The lawsuit stems from the April, 2008, attack of a corrections officer.

Convicted murderer Jonathan Tave confessed to sexually assaulting a 22-year JSO veteran in the jail's law library.

The lawsuit says the City violated the correction officer's civil rights because it did not protect her and did not follow security procedures.

"I only turned half a second...he lifted me off the ground...I couldn't breathe," says the officer, who asked to be called Jane Doe.

Doe says she spent 60 minutes fighting for her life as Tave, armed with a shank, beat her and sexually assaulted her over and over again.

"The day I got attacked, I pushed the button." Doe says that button alerted other guards, but she says no guards ever came. "They did nothing to protect me," she says angrily.

Her attorney agrees. "They allowed this to happen," says Jay Howanitz.

Howanitz, of Spohrer & Dodd, says the City did not follow safety procedures already in place. He says an unshackled Tave was never searched when he left his cell block. Howanitz says Tave was not searched when he came into the law library.

"He was allowed to be downgraded in his security measures without going through the proper committees." Howanitz adds the officer was all alone with inmates in an area that was not monitored. He says the City basically left Jane Doe in a locked closet with a killer.

"If they had just followed at least one of these (procedures), this accident doesn't happen. The fact this was compounded by five, six, seven policy and procedure failures, it's really shocking."

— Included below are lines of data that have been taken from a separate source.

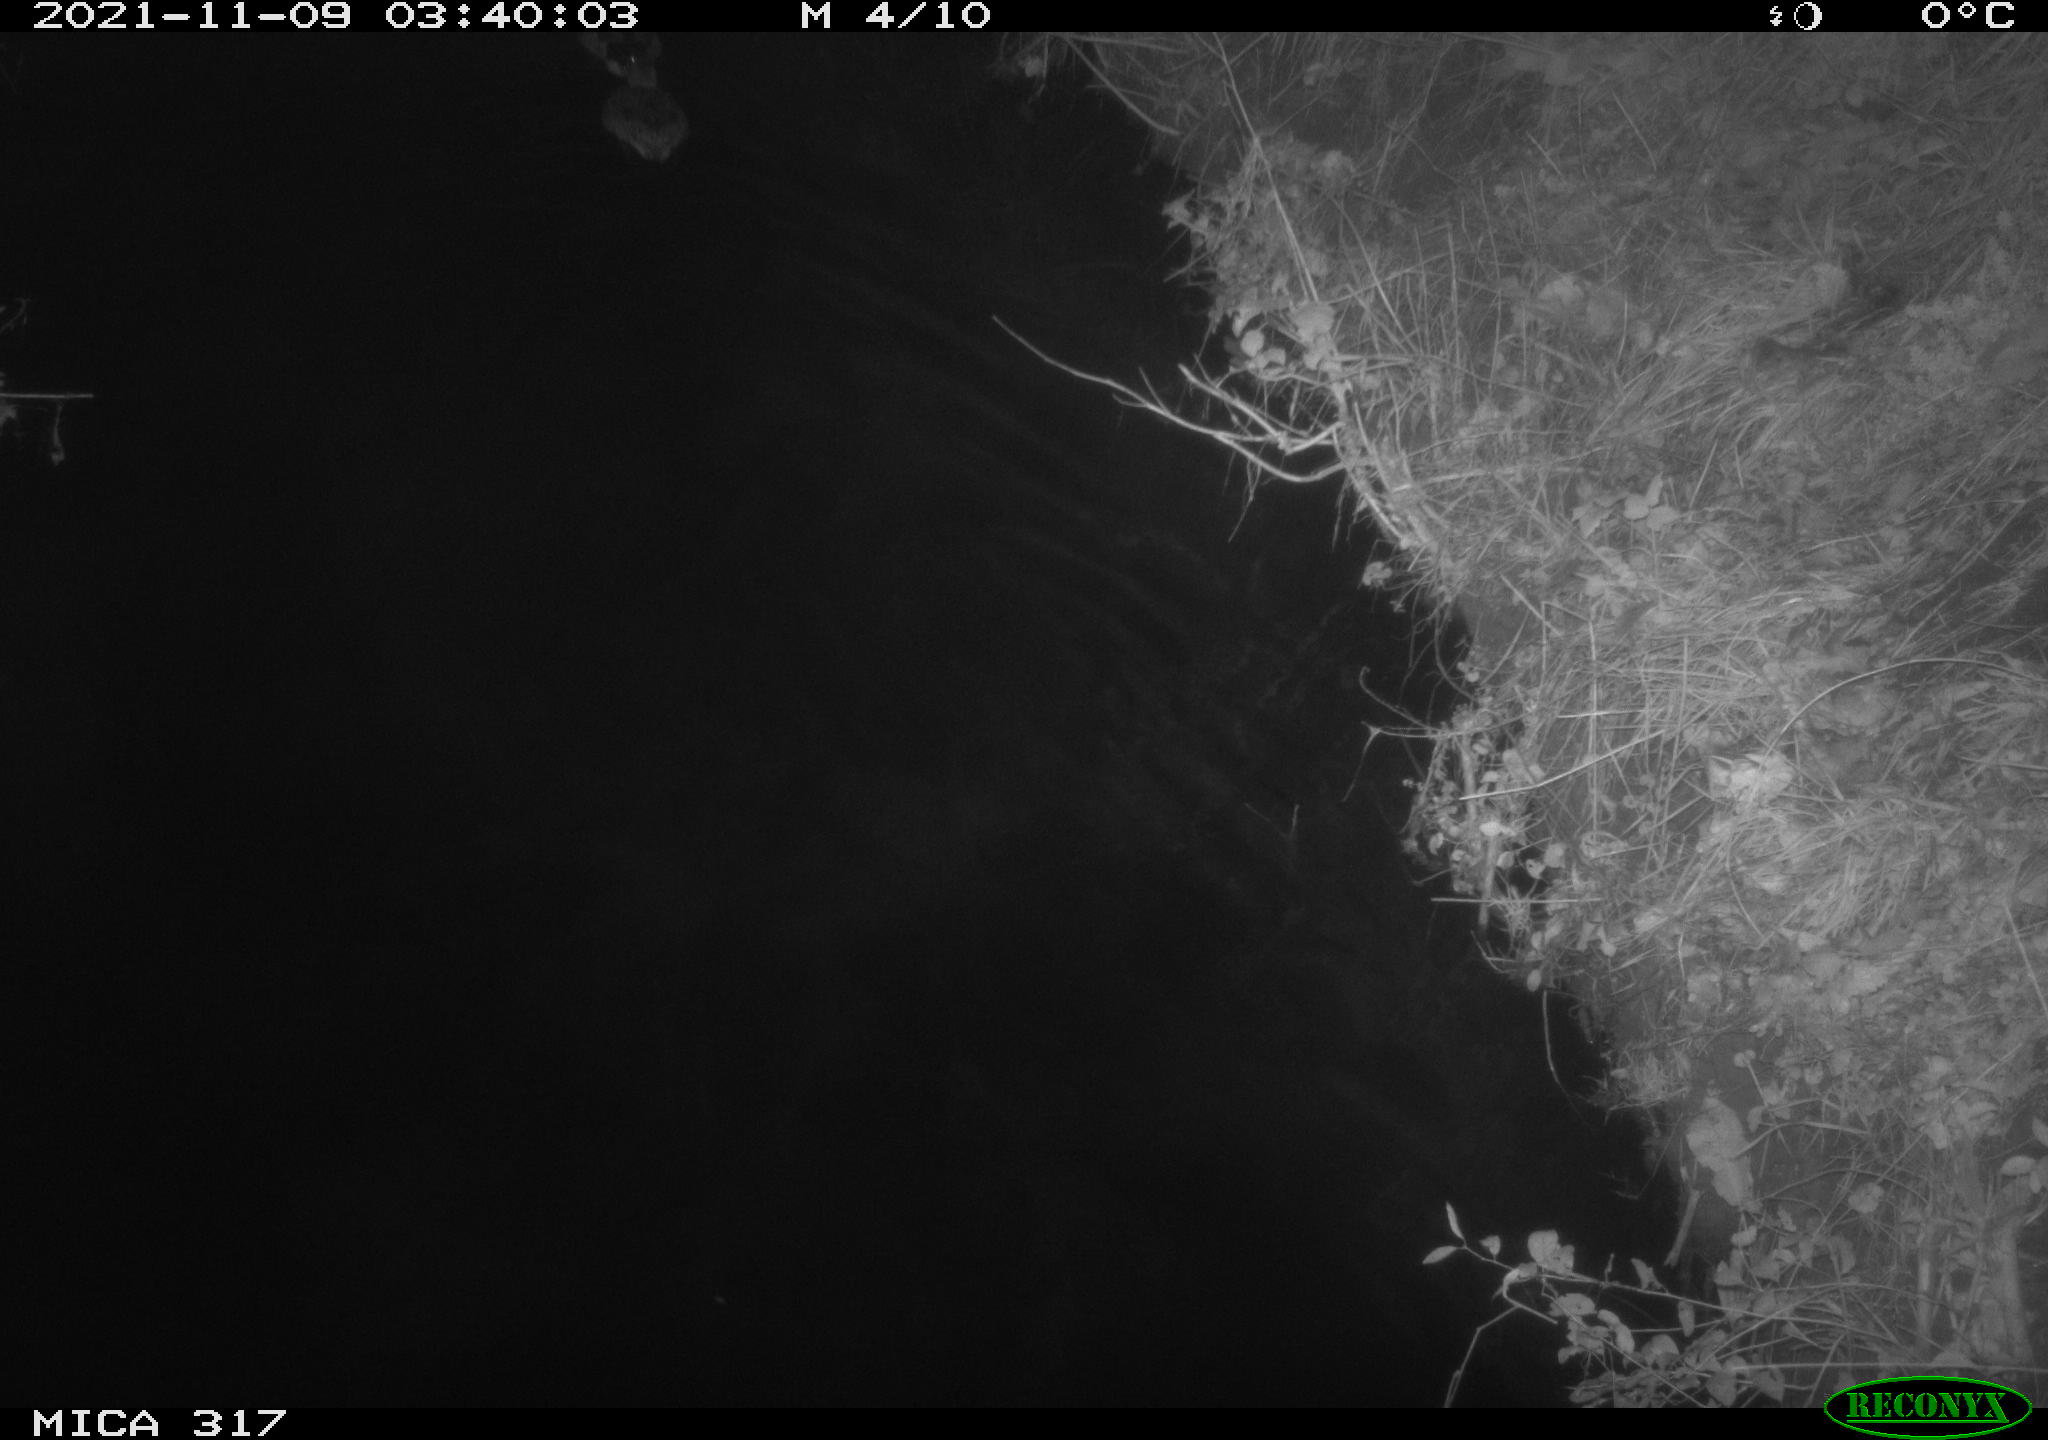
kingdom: Animalia
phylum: Chordata
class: Aves
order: Anseriformes
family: Anatidae
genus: Anas
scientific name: Anas platyrhynchos
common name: Mallard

Doe says she was threatened by inmates all the time and asked for change. "These inmates got more time on their hand, nothing to do, to think of the next plan."

She says she hopes that the 60 minutes where she lost her life will now cause change in the system in order to spare the lives of others who work in the jail. "I'm just afraid. I basically go to church and back home. It's like I got a death sentence that won't go away. It will always be there until I die."

The Sheriff's Office says it cannot respond. Howard Maltz, of the City's General Counsel's office, is handling the case. He was out of the office today and was not available for comment.